One of the main purposes of employing social media in marketing is as a communications tool that makes the companies accessible to those interested in their product and makes them visible to those who have no knowledge of their products. These companies use social media to create buzz, and learn from and target customers. It's the only form of marketing that can finger consumers at each and every stage of the consumer decision journey. Marketing through social media has other benefits as well. Of the top 10 factors that correlate with a strong Google organic search, seven are social media dependent. This means that if brands are less or non-active on social media, they tend to show up less on Google searches. While platforms such as Twitter, Facebook, and Google+ have a larger number of monthly users, the visual media sharing based mobile platforms, however, garner a higher interaction rate in comparison and have registered the fastest growth and have changed the ways in which consumers engage with brand content. Instagram has an interaction rate of 1.46% with an average of 130 million users monthly as opposed to Twitter which has a .03% interaction rate with an average of 210 million monthly users. Unlike traditional media that are often cost-prohibitive to many companies, a social media strategy does not require astronomical budgeting.

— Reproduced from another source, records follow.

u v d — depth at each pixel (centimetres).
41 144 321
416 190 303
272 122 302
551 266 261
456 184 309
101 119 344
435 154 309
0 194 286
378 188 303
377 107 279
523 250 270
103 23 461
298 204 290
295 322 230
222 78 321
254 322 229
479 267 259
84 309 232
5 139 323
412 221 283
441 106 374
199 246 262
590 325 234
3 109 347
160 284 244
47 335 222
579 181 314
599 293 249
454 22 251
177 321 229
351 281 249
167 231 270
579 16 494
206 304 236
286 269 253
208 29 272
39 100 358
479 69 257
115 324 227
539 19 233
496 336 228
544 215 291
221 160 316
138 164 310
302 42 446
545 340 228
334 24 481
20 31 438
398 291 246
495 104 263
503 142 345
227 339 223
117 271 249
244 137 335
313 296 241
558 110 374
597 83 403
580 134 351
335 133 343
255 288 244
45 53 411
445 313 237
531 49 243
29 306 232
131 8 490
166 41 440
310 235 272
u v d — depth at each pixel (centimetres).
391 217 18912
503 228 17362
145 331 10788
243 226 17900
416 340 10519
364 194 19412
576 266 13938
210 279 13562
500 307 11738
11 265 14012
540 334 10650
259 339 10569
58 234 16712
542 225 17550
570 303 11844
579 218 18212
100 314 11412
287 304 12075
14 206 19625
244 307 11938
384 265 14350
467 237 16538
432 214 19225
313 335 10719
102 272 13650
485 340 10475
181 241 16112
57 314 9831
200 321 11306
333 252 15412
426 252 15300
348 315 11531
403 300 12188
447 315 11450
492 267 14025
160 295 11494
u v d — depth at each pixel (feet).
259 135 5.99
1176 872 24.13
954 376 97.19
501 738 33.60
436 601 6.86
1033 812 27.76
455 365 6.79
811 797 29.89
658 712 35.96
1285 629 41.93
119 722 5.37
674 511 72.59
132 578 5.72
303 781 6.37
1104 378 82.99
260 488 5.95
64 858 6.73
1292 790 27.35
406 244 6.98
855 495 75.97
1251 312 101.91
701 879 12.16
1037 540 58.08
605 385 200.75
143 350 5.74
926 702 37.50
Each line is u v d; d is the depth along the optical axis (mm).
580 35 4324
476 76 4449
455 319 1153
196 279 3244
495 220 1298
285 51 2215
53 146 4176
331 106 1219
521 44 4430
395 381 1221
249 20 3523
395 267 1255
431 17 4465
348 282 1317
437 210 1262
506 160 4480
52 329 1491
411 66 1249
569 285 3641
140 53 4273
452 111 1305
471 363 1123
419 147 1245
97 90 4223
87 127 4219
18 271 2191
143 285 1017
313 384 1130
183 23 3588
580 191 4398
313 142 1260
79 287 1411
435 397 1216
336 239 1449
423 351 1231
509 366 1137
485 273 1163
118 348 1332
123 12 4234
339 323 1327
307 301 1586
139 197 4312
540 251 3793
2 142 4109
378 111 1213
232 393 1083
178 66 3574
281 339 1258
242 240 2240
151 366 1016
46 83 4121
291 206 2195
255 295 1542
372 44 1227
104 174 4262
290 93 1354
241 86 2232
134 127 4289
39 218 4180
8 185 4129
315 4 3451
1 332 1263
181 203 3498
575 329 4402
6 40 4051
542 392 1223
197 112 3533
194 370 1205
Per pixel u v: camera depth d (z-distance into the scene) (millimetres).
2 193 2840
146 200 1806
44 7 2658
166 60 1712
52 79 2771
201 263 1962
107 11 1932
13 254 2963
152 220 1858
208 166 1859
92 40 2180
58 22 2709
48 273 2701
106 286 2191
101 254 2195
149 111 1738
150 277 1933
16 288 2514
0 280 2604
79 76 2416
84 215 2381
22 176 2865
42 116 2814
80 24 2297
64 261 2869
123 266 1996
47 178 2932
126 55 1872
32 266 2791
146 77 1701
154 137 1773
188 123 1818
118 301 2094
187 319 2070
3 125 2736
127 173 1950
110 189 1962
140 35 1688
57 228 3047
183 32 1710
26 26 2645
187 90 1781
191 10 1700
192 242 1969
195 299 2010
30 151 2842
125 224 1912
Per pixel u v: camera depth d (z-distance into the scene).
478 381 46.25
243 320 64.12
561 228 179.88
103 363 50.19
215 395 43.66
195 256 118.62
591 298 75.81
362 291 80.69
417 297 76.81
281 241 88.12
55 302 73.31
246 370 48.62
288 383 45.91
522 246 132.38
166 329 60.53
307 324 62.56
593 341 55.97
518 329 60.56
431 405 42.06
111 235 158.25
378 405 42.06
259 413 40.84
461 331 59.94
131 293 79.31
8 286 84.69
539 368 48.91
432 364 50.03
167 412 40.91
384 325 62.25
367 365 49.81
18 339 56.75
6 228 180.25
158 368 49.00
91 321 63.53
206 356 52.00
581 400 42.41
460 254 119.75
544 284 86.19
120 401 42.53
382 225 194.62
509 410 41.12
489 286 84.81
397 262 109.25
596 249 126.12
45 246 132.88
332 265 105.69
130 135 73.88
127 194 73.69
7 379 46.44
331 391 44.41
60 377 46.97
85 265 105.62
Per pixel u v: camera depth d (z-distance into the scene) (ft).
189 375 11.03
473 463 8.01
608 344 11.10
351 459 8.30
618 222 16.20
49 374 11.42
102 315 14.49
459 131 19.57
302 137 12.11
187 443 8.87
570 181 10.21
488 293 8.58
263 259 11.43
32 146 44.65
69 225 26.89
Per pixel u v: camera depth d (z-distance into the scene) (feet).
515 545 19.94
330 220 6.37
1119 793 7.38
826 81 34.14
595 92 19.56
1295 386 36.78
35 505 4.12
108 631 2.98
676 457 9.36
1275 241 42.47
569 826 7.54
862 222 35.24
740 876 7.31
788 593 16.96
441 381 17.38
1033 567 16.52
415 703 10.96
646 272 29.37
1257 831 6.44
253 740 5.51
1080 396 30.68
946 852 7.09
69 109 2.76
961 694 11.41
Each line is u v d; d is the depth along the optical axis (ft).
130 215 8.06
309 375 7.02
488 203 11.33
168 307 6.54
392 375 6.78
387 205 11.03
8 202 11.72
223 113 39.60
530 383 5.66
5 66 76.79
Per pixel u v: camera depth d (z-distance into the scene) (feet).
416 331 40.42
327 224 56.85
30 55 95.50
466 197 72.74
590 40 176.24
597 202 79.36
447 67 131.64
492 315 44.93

Social networking sites such as Facebook, Instagram, Twitter, MySpace etc. have all influenced the buzz of word of mouth marketing. In 1999, Misner said that word-of mouth marketing is, "the world's most effective, yet least understood marketing strategy" (Trusov, Bucklin, & Pauwels, 2009, p. 3). Through the influence of opinion leaders, the increased online "buzz" of "word-of-mouth" marketing that a product, service or companies are experiencing is due to the rise in use of social media and smartphones. Businesses and marketers have noticed that, "a persons behaviour is influenced by many small groups" (Kotler, Burton, Deans, Brown, & Armstrong, 2013, p. 189). These small groups rotate around social networking accounts that are run by influential people (opinion leaders or "thought leaders") who have followers of groups. The types of groups (followers) are called: reference groups (people who know each other either face-to-face or have an indirect influence on a persons attitude or behaviour); membership groups (a person has a direct influence on a person's attitude or behaviour); and aspirational groups (groups which an individual wishes to belong to).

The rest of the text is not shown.